It was fascinating recently to hear Melvin C. Almodovar, M.D. and Peter C. Laussen, M.D. describe the clinical transformation work that began a number of months ago at Boston Children’s Hospital under their leadership, and is now also spreading to Toronto’s Hospital for Sick Children, Since Dr. Laussen transitioned from Boston Children’s to that hospital last year. As I recounted in a recent article, Drs. Laussen and Almodovar saw the potential to leverage a potential relationship with a software vendor as an opportunity to truly enhance care management for infants in the hospital’s intensive care units, and seized it.
Essentially, Drs. Laussen and Almodovar looked at a problem with the care management of children with congenital heart problems who are cared for in hospital intensive care units—the challenge of having to personally monitor and analyze huge amounts of data derived from patient monitoring machines—and sought a way forward towards pathbreaking innovation. And, having been approached by a software vendor, the Burlington, Mass.-based Arcadia Solutions, they brought the Arcadia people into the discussion, and moved into a co-development initiative that has led to advanced new solutions to support the integration of data from patient monitoring devices into real-time care management in the intensive care unit (ICU) and cardiac intensive care unit (CICU) care areas.

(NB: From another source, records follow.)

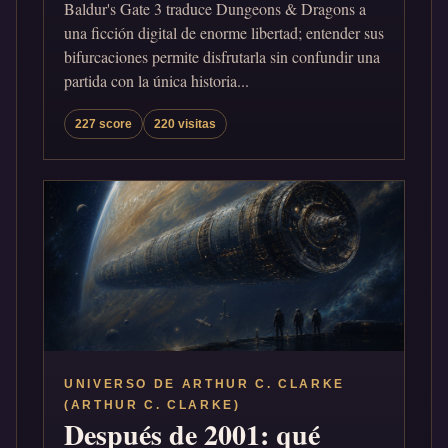
Baldur's Gate 3 traduce Dungeons & Dragons a
una ficción digital de enorme libertad; entender sus
bifurcaciones permite disfrutarla sin confundir una
partida con la única historia...
227 score
220 visitas
UNIVERSO DE ARTHUR C. CLARKE
(ARTHUR C. CLARKE)
Después de 2001: qué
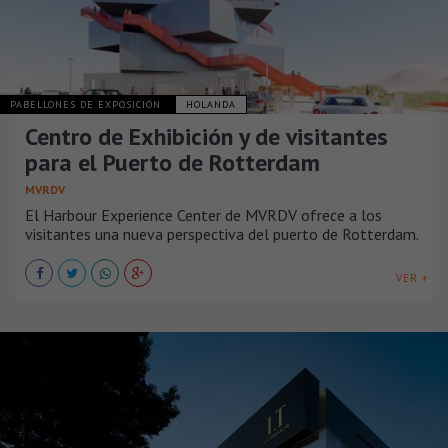
PABELLONES DE EXPOSICIÓN
HOLANDA
Centro de Exhibición y de visitantes
para el Puerto de Rotterdam
MVRDV
El Harbour Experience Center de MVRDV ofrece a los
visitantes una nueva perspectiva del puerto de Rotterdam.
VER +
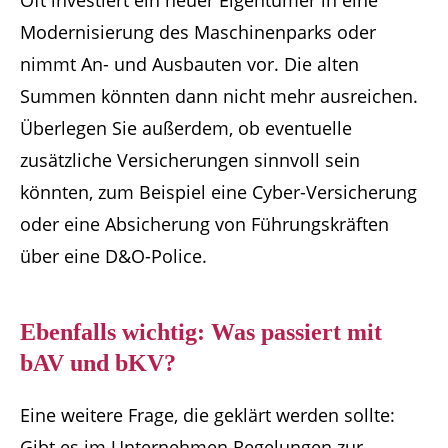
Modernisierung des Maschinenparks oder
nimmt An- und Ausbauten vor. Die alten
Summen könnten dann nicht mehr ausreichen.
Überlegen Sie außerdem, ob eventuelle
zusätzliche Versicherungen sinnvoll sein
könnten, zum Beispiel eine Cyber-Versicherung
oder eine Absicherung von Führungskräften
über eine D&O-Police.
Ebenfalls wichtig: Was passiert mit
bAV und bKV?
Eine weitere Frage, die geklärt werden sollte:
Gibt es im Unternehmen Regelungen zur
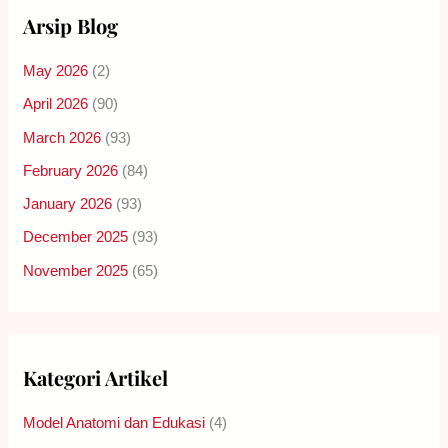
Arsip Blog
May 2026
(2)
April 2026
(90)
March 2026
(93)
February 2026
(84)
January 2026
(93)
December 2025
(93)
November 2025
(65)
Kategori Artikel
Model Anatomi dan Edukasi
(4)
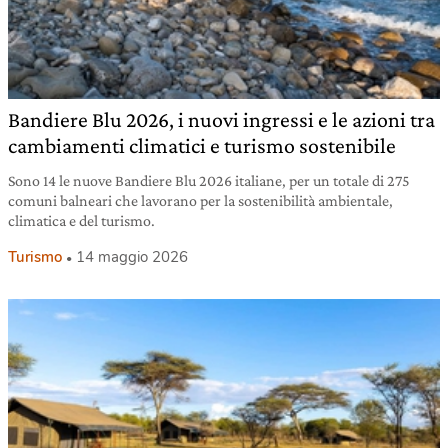
Bandiere Blu 2026, i nuovi ingressi e le azioni tra
cambiamenti climatici e turismo sostenibile
Sono 14 le nuove Bandiere Blu 2026 italiane, per un totale di 275
comuni balneari che lavorano per la sostenibilità ambientale,
climatica e del turismo.
Turismo
14 maggio 2026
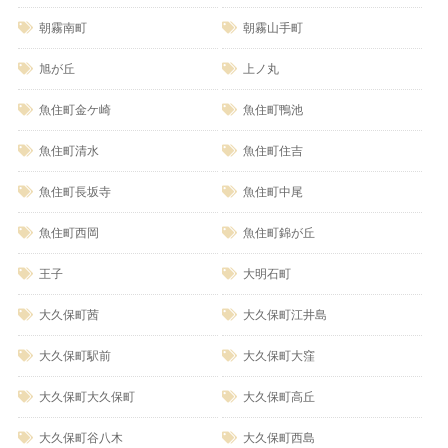
朝霧南町
朝霧山手町
旭が丘
上ノ丸
魚住町金ケ崎
魚住町鴨池
魚住町清水
魚住町住吉
魚住町長坂寺
魚住町中尾
魚住町西岡
魚住町錦が丘
王子
大明石町
大久保町茜
大久保町江井島
大久保町駅前
大久保町大窪
大久保町大久保町
大久保町高丘
大久保町谷八木
大久保町西島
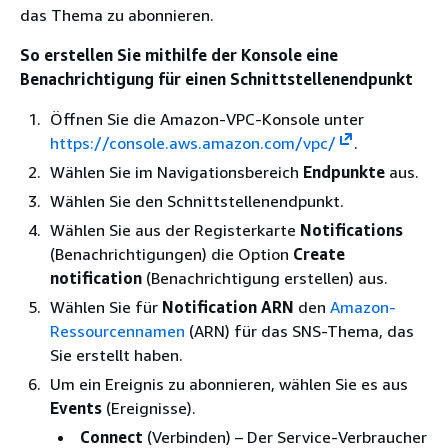
das Thema zu abonnieren.
So erstellen Sie mithilfe der Konsole eine
Benachrichtigung für einen Schnittstellenendpunkt
Öffnen Sie die Amazon-VPC-Konsole unter
https://console.aws.amazon.com/vpc/
.
Wählen Sie im Navigationsbereich
Endpunkte
aus.
Wählen Sie den Schnittstellenendpunkt.
Wählen Sie aus der Registerkarte
Notifications
(Benachrichtigungen) die Option
Create
notification
(Benachrichtigung erstellen) aus.
Wählen Sie für
Notification ARN
den
Amazon-
Ressourcennamen
(ARN) für das SNS-Thema, das
Sie erstellt haben.
Um ein Ereignis zu abonnieren, wählen Sie es aus
Events
(Ereignisse).
Connect
(Verbinden) – Der Service-Verbraucher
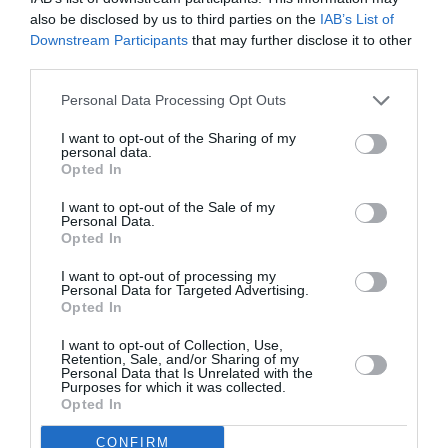
also be disclosed by us to third parties on the
IAB’s List of
AA et US Airways (qui avait elle-même fusionné avec
Downstream Participants
that may further disclose it to other
America West quelques années plus tôt) ont fusionné en 2013
third parties.
pour créer la American Airlines d’aujourd’hui… qui, face à
l’explosion des coûts de carburant, doit aujourd’hui mettre 32
Personal Data Processing Opt Outs
avions en gage pour lever plus d’1,1 milliard de dollars. À quoi
a vraiment servi cette course à la taille ? Des colosses aux
I want to opt-out of the Sharing of my
pieds d’argile…
personal data.
Opted In
RÉPONDRE
I want to opt-out of the Sale of my
Personal Data.
Opted In
reponse
a commenté :
29 avril 2026 - 14 h 53
I want to opt-out of processing my
min
Personal Data for Targeted Advertising.
Opted In
Ce financement est tout ce qu’il y a de plus
classique aux USA, il n’y a rien d’anormal ou
I want to opt-out of Collection, Use,
d’alarmant. Les entreprises se financent sur les
Retention, Sale, and/or Sharing of my
marchés financiers publiques là où en Europe et en
Personal Data that Is Unrelated with the
Purposes for which it was collected.
Asie le financement passe majoritairement par les
Opted In
banques ou via du crédit privé auprès de fonds
d’investissements ou d’assurance.
CONFIRM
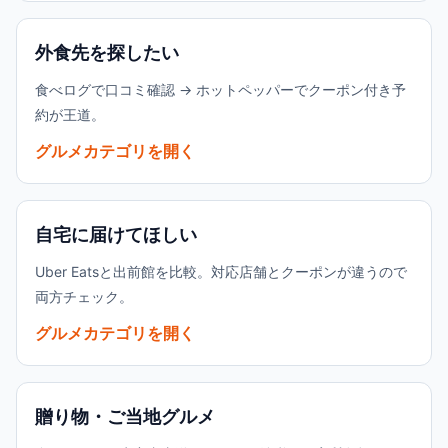
外食先を探したい
食べログで口コミ確認 → ホットペッパーでクーポン付き予
約が王道。
グルメカテゴリを開く
自宅に届けてほしい
Uber Eatsと出前館を比較。対応店舗とクーポンが違うので
両方チェック。
グルメカテゴリを開く
贈り物・ご当地グルメ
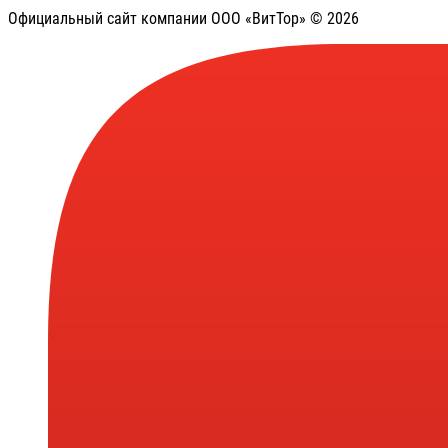
Официальный сайт компании ООО «ВитТор» © 2026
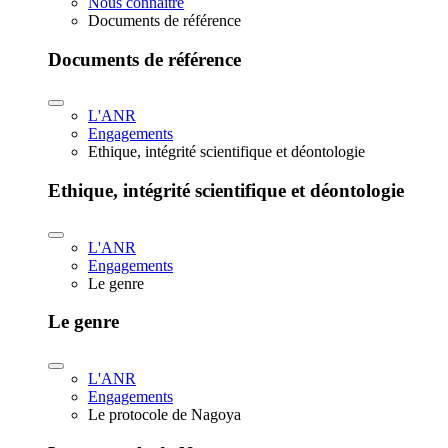
Nous connaître
Documents de référence
Documents de référence
L'ANR
Engagements
Ethique, intégrité scientifique et déontologie
Ethique, intégrité scientifique et déontologie
L'ANR
Engagements
Le genre
Le genre
L'ANR
Engagements
Le protocole de Nagoya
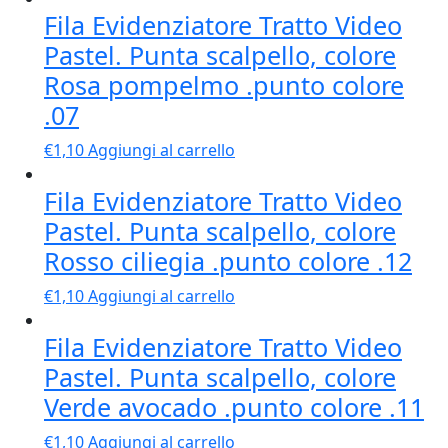
Fila Evidenziatore Tratto Video
Pastel. Punta scalpello, colore
Rosa pompelmo .punto colore
.07
€
1,10
Aggiungi al carrello
Fila Evidenziatore Tratto Video
Pastel. Punta scalpello, colore
Rosso ciliegia .punto colore .12
€
1,10
Aggiungi al carrello
Fila Evidenziatore Tratto Video
Pastel. Punta scalpello, colore
Verde avocado .punto colore .11
€
1,10
Aggiungi al carrello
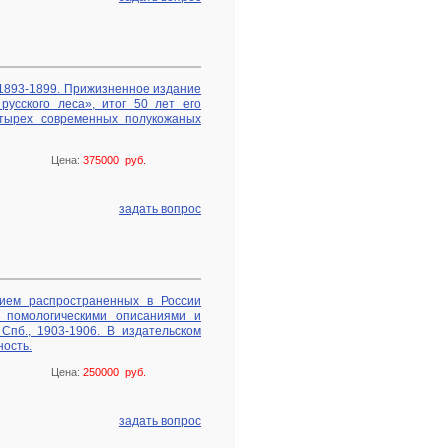
., 1893-1899. Прижизненное издание
усского леса», итог 50 лет его
етырех современных полукожаных
Цена:
375000 руб.
задать вопрос
нием распространенных в России
х помологическими описаниями и
 Спб., 1903-1906. В издательском
ность.
Цена:
250000 руб.
задать вопрос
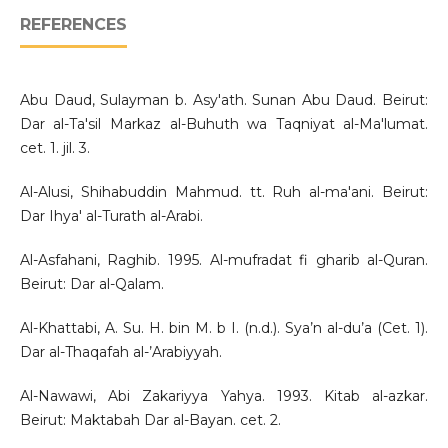
REFERENCES
Abu Daud, Sulayman b. Asy'ath. Sunan Abu Daud. Beirut:
Dar al-Ta'sil Markaz al-Buhuth wa Taqniyat al-Ma'lumat.
cet. 1. jil. 3.
Al-Alusi, Shihabuddin Mahmud. tt. Ruh al-ma'ani. Beirut:
Dar Ihya' al-Turath al-Arabi.
Al-Asfahani, Raghib. 1995. Al-mufradat fi gharib al-Quran.
Beirut: Dar al-Qalam.
Al-Khattabi, A. Su. H. bin M. b I. (n.d.). Sya’n al-du’a (Cet. 1).
Dar al-Thaqafah al-’Arabiyyah.
Al-Nawawi, Abi Zakariyya Yahya. 1993. Kitab al-azkar.
Beirut: Maktabah Dar al-Bayan. cet. 2.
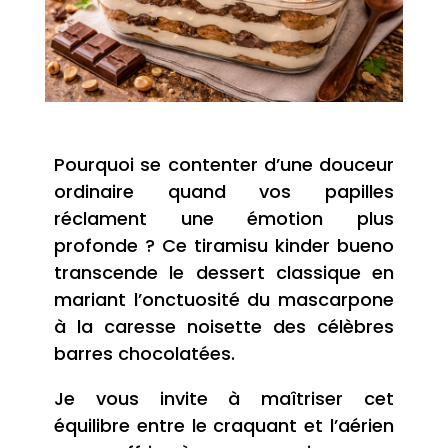
Pourquoi se contenter d’une douceur
ordinaire quand vos papilles
réclament une émotion plus
profonde ? Ce tiramisu kinder bueno
transcende le dessert classique en
mariant l’onctuosité du mascarpone
à la caresse noisette des célèbres
barres chocolatées.
Je vous invite à maîtriser cet
équilibre entre le craquant et l’aérien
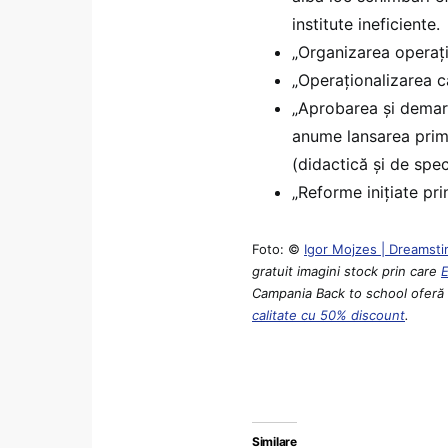
institute ineficiente.
„Organizarea operați
„Operaționalizarea c
„Aprobarea și demara
anume lansarea prim
(didactică și de spec
„Reforme inițiate pri
Foto: ©
Igor Mojzes | Dreamst
gratuit imagini stock prin care
Campania Back to school oferă p
calitate cu 50% discount
.
Similare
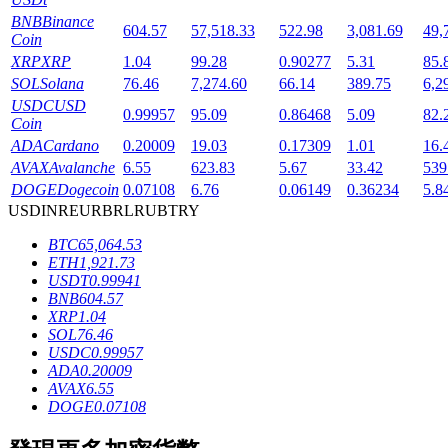
BNB
Binance
604.57
57,518.33
522.98
3,081.69
49,
Coin
XRP
XRP
1.04
99.28
0.90277
5.31
85.
SOL
Solana
76.46
7,274.60
66.14
389.75
6,2
USDC
USD
0.99957
95.09
0.86468
5.09
82.
Coin
ADA
Cardano
0.20009
19.03
0.17309
1.01
16.
鎖倉BTR
AVAX
Avalanche
6.55
623.83
5.67
33.42
539
輕鬆獲得多重福利
DOGE
Dogecoin
0.07108
6.76
0.06149
0.36234
5.8
USD
INR
EUR
BRL
RUB
TRY
BTC
65,064.53
ETH
1,921.73
USDT
0.99941
BNB
604.57
XRP
1.04
SOL
76.46
USDC
0.99957
ADA
0.20009
AVAX
6.55
借貸寶
DOGE
0.07108
借貸數字貨幣，及時且安全的服務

There are several elements to this story that I found both fascinating and well worth pondering for lessons learned. First, the two physician leaders realized that, in order to self-develop, they would need to co-develop: the kinds of innovations they imagined were simply not possible to develop internally, and they needed a vendor partner that could partner with them in the truest sense. Second, very importantly, it was the physicians themselves who conceived of the set of solutions they needed, solutions that were profoundly connected to core clinical processes they wished to improve and whose improvement could potentially improve patient outcomes. Third, they understood that it would take considerable time to develop this new set of solutions, a set of solutions that, as far as these leaders believed, had never been implemented anywhere else. As a result, fourth, they were able to find resources outside their organization’s core IT budget in order to finance development, which was especially important in the early stages of development. Fifth, they persevered, through trial and error and initial development stages, until what they were able to create had become clearer and more achievable. And sixth, in the end, they created something important that is both sustainable and replicable, which means that their achievement could help the entire industry, and therefore, patients across the United States and beyond.
What Drs. Laussen and Almodovar has done, I will be so bold as to predict, represents one element in the wave of the future, insofar as the development of specific clinical informatics innovations is concerned. Now that the vast majority of hospital-based organizations have implemented or are soon to implement the core clinical information systems they must have to participate in the new healthcare—electronic health records, computerized physician order entry, electronic medication administration records, advanced pharmacy systems, and imaging informatics systems—and soon afterwards, the systems that will support accountable care, population health management, and value-based purchasing—data warehouses, performance dashboards, business intelligence and analytics, and so on—it seems clear that some very important remaining innovations will need to be driven by clinicians, including specialist physicians.
And this set of solutions around patient monitoring in the neonatal and pediatric intensive care units is a perfect example of that kind of innovation, one that can’t be achieved without clinicians driving the process from the start and being integral to the management of the process. I also believe that this kind of situation offers CIOs, CMIOs and other healthcare IT leaders wonderful opportunities to collaborate with physicians for truly win-win results.
In sum, this new set of horizons we face, around abundant opportunities to address niched or specific clinical care and care management issues, opens the door on the potential for very significant advances in clinical informatics, advances that ultimately will benefit our entire society. But more and more, these very clinically specialized opportunities will need to be clinician-driven to succeed, or even to be recognized. In that context, what has taken place at Boston Children’s Hospital is definitely a case study for consideration for its broad implications for all of us going forward.